EXTRACT PROVIDED
• • • •

However, a new scenario is on the agenda. Due to changing concepts regarding T lymphocyte subgroups, the Th1/Th2 paradigm is de-escalating its significance. T cell subpopulations other than Th1/Th2, in particular Th17 and T reg cell lineages, were shown to be critically involved in the pathogenesis of periodic fever syndromes. Th17 derived cytokines were accepted to be important regulators of neutrophilic inflammation. IL-17 that is produced mainly by Th17 cells is involved in inducing and mediating pro-inflammatory responses. Recent studies also support the hypothesis that Th17 cells are also one of the key players of allergic inflammation and asthma. This cell subpopulation may be accepted as the major evidence of interaction between innate and adoptive immunity.20

While planning this study, in contrary to previous studies our hypothesis was that there should not be a strict antagonism between FMF and atopy, hence the relation between Th1/Th2 is not a simple but a more complex entity. There are only few studies published regarding atopy and related symptoms in FMF patients. Sackesen et al. questioned children with FMF for asthma, allergic rhinitis and atopic dermatitis and although there was no significant difference regarding the frequency of asthma and eczema, they found decreased prevalence of atopy among FMF patients.10 They concluded that FMF seems to be a protective disease against the development of atopic sensitisation and allergic rhinitis.10 Yazıcı et al. found decreased frequency of atopy both in patients with FMF and with Behçet's disease.11 According to our data, the prevalences of atopic dermatitis, allergic rhinitis and asthma in the patient group were similar to the control group. A recent study from Turkey investigating the frequency of atopy in children and adolescents with FMF found similar results to our study.18 In that study, the rate of physician-diagnosed asthma, allergic rhinitis and atopic dermatitis were similar in both FMF patients and controls. The authors also pointed to the presence of a more complex explanation rather than the Th1/Th2 paradigm.18

Zhang et al. studied atopy and systemic onset juvenile idiopathic arthritis (SoJIA) as two dysregulated immune system diseases, they found that the presence of atopy worsens the outcome of SoJIA. As opposed to the expected, the low frequency of allergic diseases in patients with SoJIA could not be displayed.19 As in our study, this prospective study showed that the Th1/Th2 hypothesis was too simplistic to explain the interaction between atopy and SoJIA. Th17 cells show a linkage and possess an intrinsic plasticity allowing them to shift to Th-1 like and Th-2 like cells according to the environmental triggers.7,9 Therefore, we conclude that there is not a proven antagonistic relationship between atopic diseases and familial Mediterranean fever. Understanding the pathophysiological role of new cell types will change the common previous beliefs about the certain distinction between the pathways involved in two dissimilar diseases.

Key messages

  • 1.

    Children with familial Mediterranean fever do not have an increased allergy prevalence.

  • 2.

    Only involvement of Th1/Th2 cells cannot explain the pathophysiology of these diseases.

  • 3.

    Th17 response has a heightened importance as a connection between auto-inflammatory and auto-immune diseases.

Ethical disclosuresConfidentiality of data

The authors declare that they have followed the protocols of their work centre on the publication of patient data and that all the patients included in the study have received sufficient information and have given their informed consent in writing to participate in that study.

Right to privacy and informed consent

The authors have obtained the informed consent of the patients and/or subjects mentioned in the article. The author for correspondence is in possession of this document.

Protection of human subjects and animals in research

The authors declare that the procedures followed were in accordance with the regulations of the responsible Clinical Research Ethics Committee and in accordance with those of the World Medical Association and the Helsinki Declaration.

Conflict of interest

None of the authors has any conflict of interest.

• • • •

Images with pose keypoints
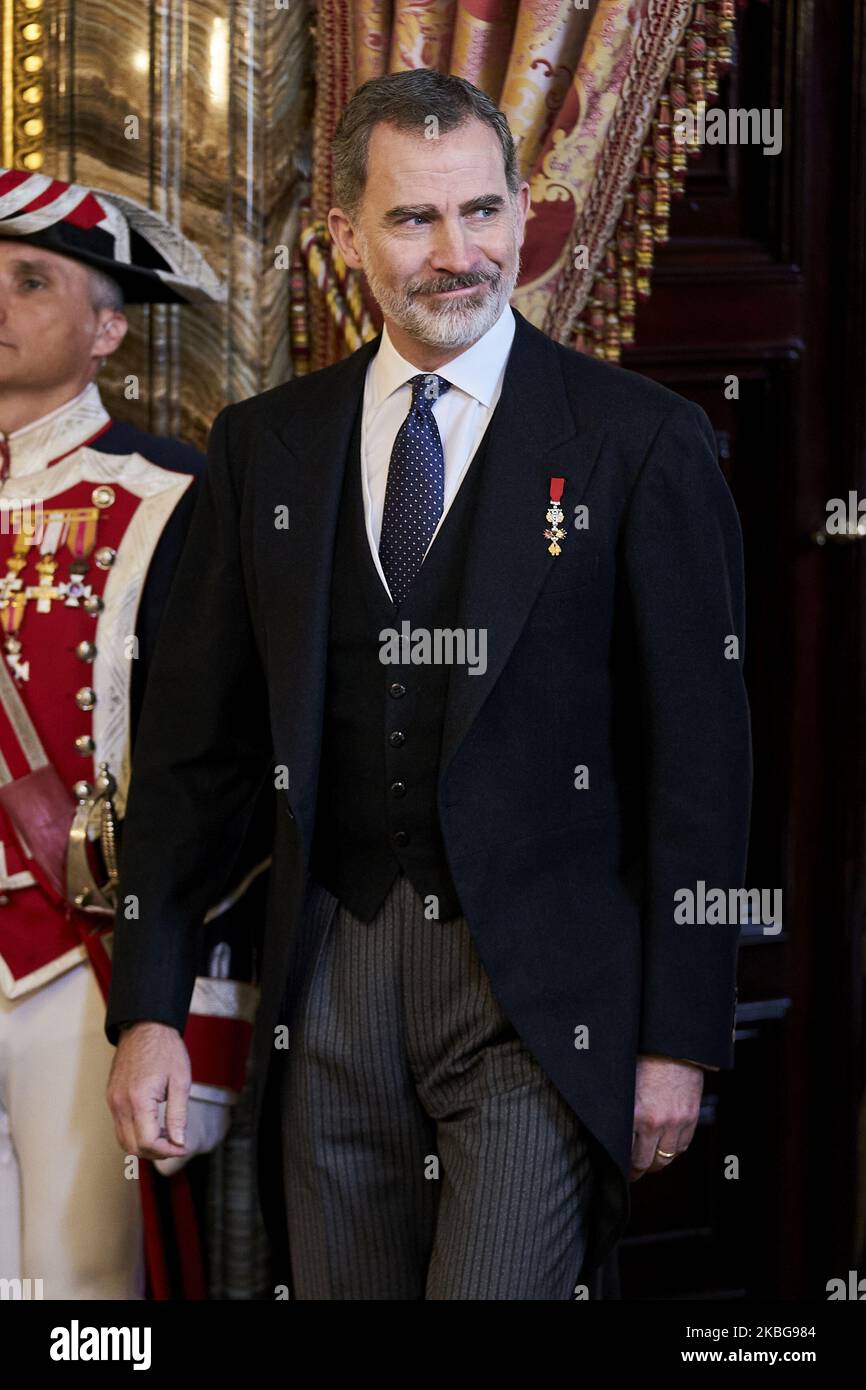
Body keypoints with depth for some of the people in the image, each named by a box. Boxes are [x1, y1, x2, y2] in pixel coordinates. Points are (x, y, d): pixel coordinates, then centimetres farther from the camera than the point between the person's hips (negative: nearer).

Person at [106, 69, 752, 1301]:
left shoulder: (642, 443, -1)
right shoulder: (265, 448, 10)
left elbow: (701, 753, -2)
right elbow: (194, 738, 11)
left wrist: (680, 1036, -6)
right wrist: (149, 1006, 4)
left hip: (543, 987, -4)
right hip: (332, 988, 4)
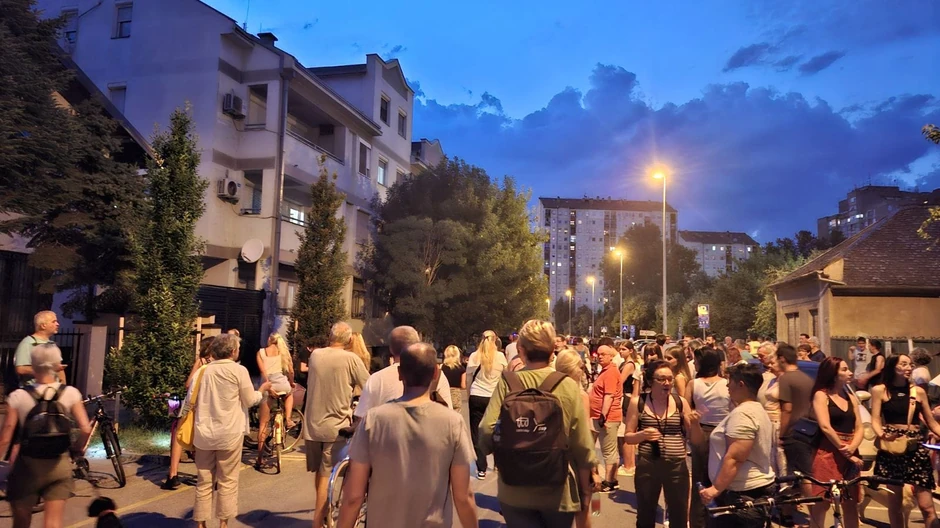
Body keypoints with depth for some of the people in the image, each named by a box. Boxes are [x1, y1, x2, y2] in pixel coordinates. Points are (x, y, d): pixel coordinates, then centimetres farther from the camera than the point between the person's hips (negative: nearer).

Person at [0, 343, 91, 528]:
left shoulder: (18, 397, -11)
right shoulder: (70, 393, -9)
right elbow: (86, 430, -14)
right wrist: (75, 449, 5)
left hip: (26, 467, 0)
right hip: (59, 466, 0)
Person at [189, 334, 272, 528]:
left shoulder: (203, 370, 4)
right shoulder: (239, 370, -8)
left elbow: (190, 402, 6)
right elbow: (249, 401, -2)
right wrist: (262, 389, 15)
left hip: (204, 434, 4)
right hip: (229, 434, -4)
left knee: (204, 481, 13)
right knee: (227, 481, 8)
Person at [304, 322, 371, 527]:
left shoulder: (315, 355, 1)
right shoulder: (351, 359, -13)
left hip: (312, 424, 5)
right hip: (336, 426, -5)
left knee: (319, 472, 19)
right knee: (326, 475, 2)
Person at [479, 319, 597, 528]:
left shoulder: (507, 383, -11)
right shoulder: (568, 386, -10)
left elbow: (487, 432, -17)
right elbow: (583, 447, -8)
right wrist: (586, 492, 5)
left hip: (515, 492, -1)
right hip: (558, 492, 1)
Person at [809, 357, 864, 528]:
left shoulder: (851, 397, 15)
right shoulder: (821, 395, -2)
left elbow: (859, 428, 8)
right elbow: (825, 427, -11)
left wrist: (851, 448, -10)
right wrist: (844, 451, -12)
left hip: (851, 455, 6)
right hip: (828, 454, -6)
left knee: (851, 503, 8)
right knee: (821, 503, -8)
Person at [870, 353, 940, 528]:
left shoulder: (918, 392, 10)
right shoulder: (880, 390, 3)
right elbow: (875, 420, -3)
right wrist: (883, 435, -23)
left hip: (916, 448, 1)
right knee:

• • • •

WHAT IS EXPECTED
Condense the paragraph of the text on atopy and familial Mediterranean fever that begins "Zhang et al. studied atopy" into a short bulleted list that keeps its main facts. The lines come from a different source than the text.

ANSWER SECTION
- Zhang et al. studied atopy and systemic onset juvenile idiopathic arthritis (SoJIA) as two dysregulated immune system diseases and found that atopy worsens the outcome of SoJIA.
- The expected low frequency of allergic diseases in SoJIA patients was not shown.
- Like the present study, that prospective study found the Th1/Th2 hypothesis too simplistic to explain the interaction.
- Th17 cells have an intrinsic plasticity that lets them shift to Th1-like or Th2-like cells depending on environmental triggers.
- The authors conclude there is no proven antagonistic relationship between atopic diseases and familial Mediterranean fever.
- Understanding the role of new cell types will change earlier beliefs about a clear distinction between the pathways involved in the two diseases.